Part IV, Chapters V–XII

Quotes Part IV, Chapters V–XII
Difference in opinions hath cost many millions of lives: for instance, whether flesh be bread, or bread, be flesh: whether the juice of a certain berry be blood or wine; whether whistling be a vice or a virtue; whether it be better to kiss a post, or throw it into the fire; what is the best colour for a coat, whether black, white, red, or gray; and whether it should be long or short, narrow or wide, dirty or clean, with many more.
And being no stranger to the art of war, I gave him a description of cannons, culverins, muskets, carabines, pistols, bullets, powder, swords, bayonets, battles, sieges, retreats, attacks, undermines, countermines, bombardments, sea-fights; ships sunk with a thousand men; twenty thousand killed on each side; dying groans, limbs flying in the air; smoke, noise, confusion, trampling to death under horses’ feet; flight, pursuit, victory; fields strewed with carcasses left for food to dogs, and wolves, and birds of prey; plundering, stripping, ravishing, burning and destroying.

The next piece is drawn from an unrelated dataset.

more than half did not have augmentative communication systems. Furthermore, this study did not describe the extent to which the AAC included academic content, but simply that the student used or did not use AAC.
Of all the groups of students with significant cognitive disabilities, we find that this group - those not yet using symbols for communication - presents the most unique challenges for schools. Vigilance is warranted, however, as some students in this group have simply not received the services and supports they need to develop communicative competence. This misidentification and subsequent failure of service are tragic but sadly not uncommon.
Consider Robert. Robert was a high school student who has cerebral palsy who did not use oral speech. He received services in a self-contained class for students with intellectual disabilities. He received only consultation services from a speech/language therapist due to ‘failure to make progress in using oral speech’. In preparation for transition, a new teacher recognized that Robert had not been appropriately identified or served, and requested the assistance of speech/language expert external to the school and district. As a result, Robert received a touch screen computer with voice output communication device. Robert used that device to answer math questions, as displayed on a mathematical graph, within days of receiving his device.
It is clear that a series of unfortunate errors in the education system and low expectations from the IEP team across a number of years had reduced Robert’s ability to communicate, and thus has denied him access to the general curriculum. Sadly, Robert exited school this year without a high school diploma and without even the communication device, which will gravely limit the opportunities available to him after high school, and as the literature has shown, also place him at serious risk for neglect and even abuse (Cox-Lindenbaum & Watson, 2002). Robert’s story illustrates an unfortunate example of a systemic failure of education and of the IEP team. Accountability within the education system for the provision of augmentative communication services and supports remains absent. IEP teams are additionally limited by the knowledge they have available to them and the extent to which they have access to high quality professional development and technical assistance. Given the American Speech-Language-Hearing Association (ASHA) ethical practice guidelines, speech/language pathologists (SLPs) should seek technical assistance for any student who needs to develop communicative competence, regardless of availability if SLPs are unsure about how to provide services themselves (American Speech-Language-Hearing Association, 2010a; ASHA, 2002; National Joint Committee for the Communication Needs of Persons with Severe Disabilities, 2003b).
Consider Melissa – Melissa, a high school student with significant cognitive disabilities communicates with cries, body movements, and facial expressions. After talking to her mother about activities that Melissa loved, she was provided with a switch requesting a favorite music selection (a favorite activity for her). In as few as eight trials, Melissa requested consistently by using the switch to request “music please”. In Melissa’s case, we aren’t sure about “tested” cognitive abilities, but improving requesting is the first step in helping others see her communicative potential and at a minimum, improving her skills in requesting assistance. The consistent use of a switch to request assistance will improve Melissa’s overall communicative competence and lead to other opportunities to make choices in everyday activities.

Therefore since money alone was able to perform all these feats, our Yahoos thought they could never have enough of it to spend or to save, as they found themselves inclined from their natural bent either to profusion or avarice. That the rich man enjoyed the fruit of the poor man’s labour, and the latter were a thousand to one in proportion to the former. That the bulk of our people were forced to live miserably, by labouring every day for small wages, to make a few live plentifully.
I know not whether it may be worth observing, that the Houyhnhnms have no word in their language to express any thing that is evil, except what they borrow from the deformities or ill qualities of the Yahoos.
For who can read of the virtues I have mentioned in the glorious Houyhnhnms, without being ashamed of his own vices, when he considers himself as the reasoning, governing animal of his country?